[Saved entries]
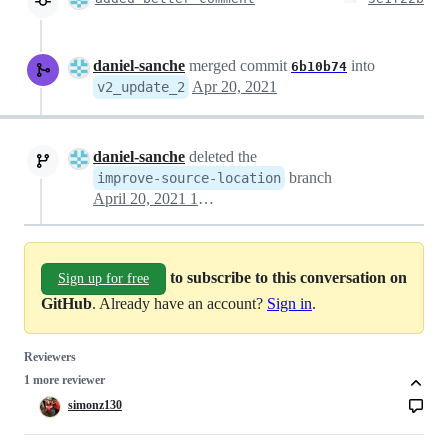
daniel-sanche
merged commit
into
6b10b74
Apr 20, 2021
v2_update_2
daniel-sanche
deleted the
branch
improve-source-location
April 20, 2021 18:59
to subscribe to this conversation on
Sign up for free
GitHub
. Already have an account?
Sign in
.
Reviewers
1 more reviewer
simonz130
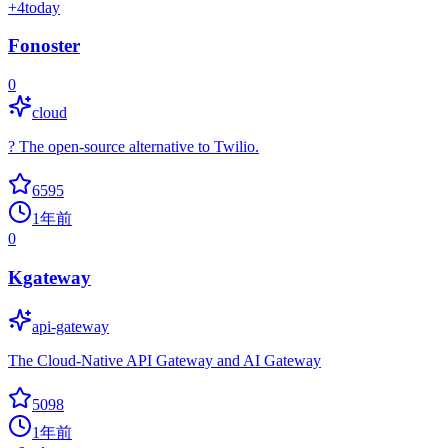
+
4
today
Fonoster
0
cloud
? The open-source alternative to Twilio.
6595
1年前
0
Kgateway
api-gateway
The Cloud-Native API Gateway and AI Gateway
5098
1年前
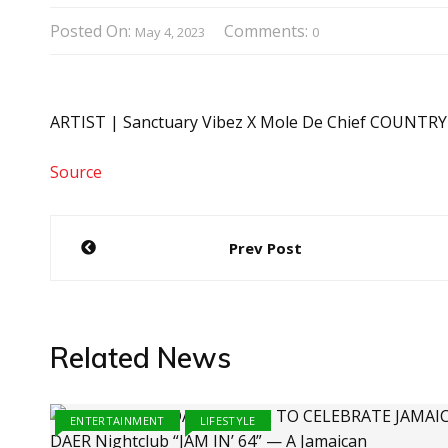
Posted On:
Comments:
May 4, 2023
0
ARTIST | Sanctuary Vibez X Mole De Chief COUNTRY
Source
Post
Prev Post
navigation
Related News
ENTERTAINMENT
LIFESTYLE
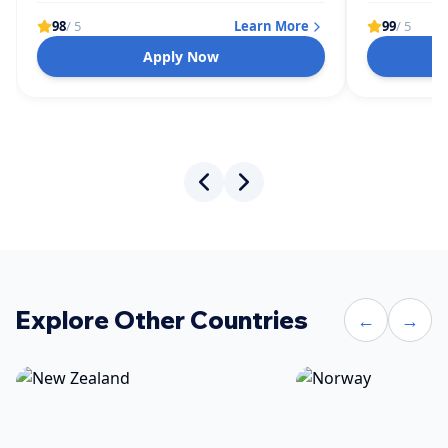
98
/ 5
Learn More
99
/ 5
Apply Now
Explore Other Countries
←
→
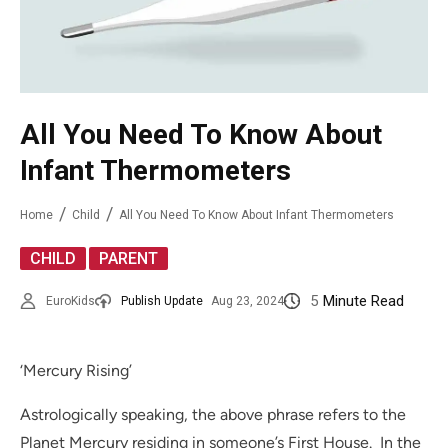
All You Need To Know About
Infant Thermometers
Home
Child
All You Need To Know About Infant Thermometers
,
CHILD
PARENT
5
Minute Read
EuroKids
Publish Update
Aug 23, 2024
‘Mercury Rising’
Astrologically speaking, the above phrase refers to the
Planet Mercury residing in someone’s First House. In the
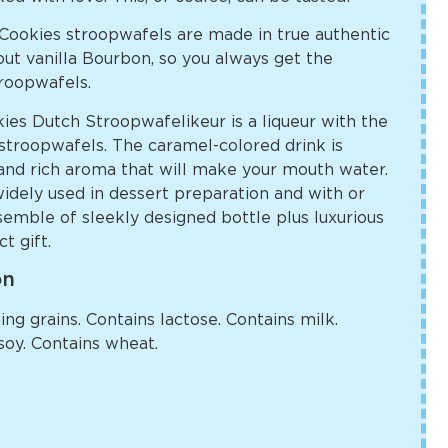
ookies stroopwafels are made in true authentic
ut vanilla Bourbon, so you always get the
troopwafels.
s Dutch Stroopwafelikeur is a liqueur with the
h stroopwafels. The caramel-colored drink is
 and rich aroma that will make your mouth water.
widely used in dessert preparation and with or
emble of sleekly designed bottle plus luxurious
t gift.
on
ng grains. Contains lactose. Contains milk.
soy. Contains wheat.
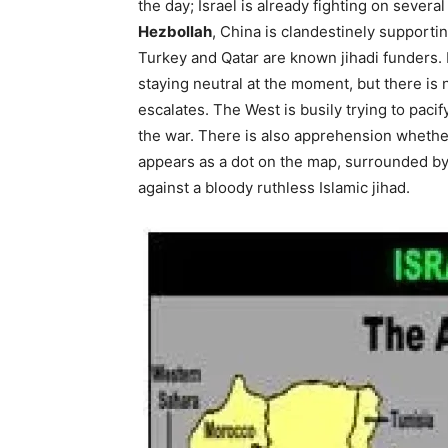
the day; Israel is already fighting on severa
Hezbollah
, China is clandestinely supporti
Turkey and Qatar are known jihadi funders. 
staying neutral at the moment, but there is 
escalates. The West is busily trying to pacify
the war. There is also apprehension whether 
appears as a dot on the map, surrounded b
against a bloody ruthless Islamic jihad.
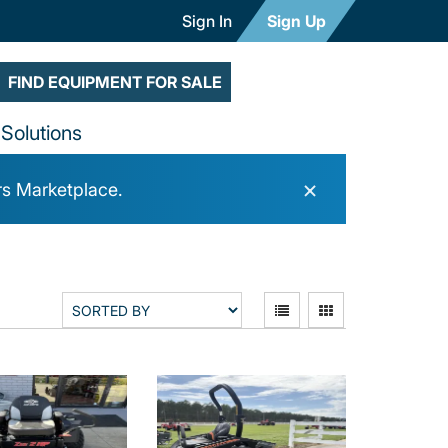
Sign In
Sign Up
FIND EQUIPMENT FOR SALE
Solutions
×
rs Marketplace.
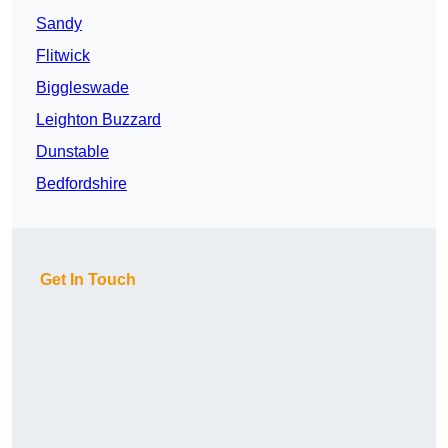
Sandy
Flitwick
Biggleswade
Leighton Buzzard
Dunstable
Bedfordshire
Get In Touch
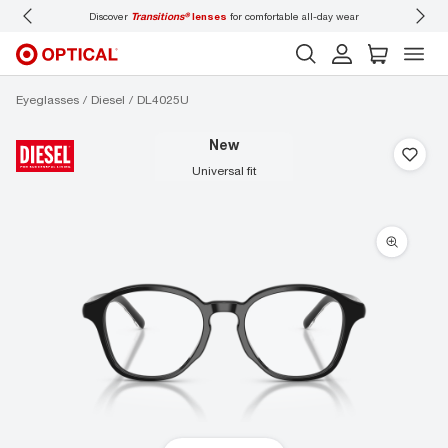
ons®
lenses
for comfortable all-day wear
Don’t forget to
book an eye exam
for you
Eyeglasses
Diesel
DL4025U
new
universal fit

[Problem details]: Please count the lines in the records above that contain the string "Need", treating case as significant, and give only the number.

[Problem solution]: 2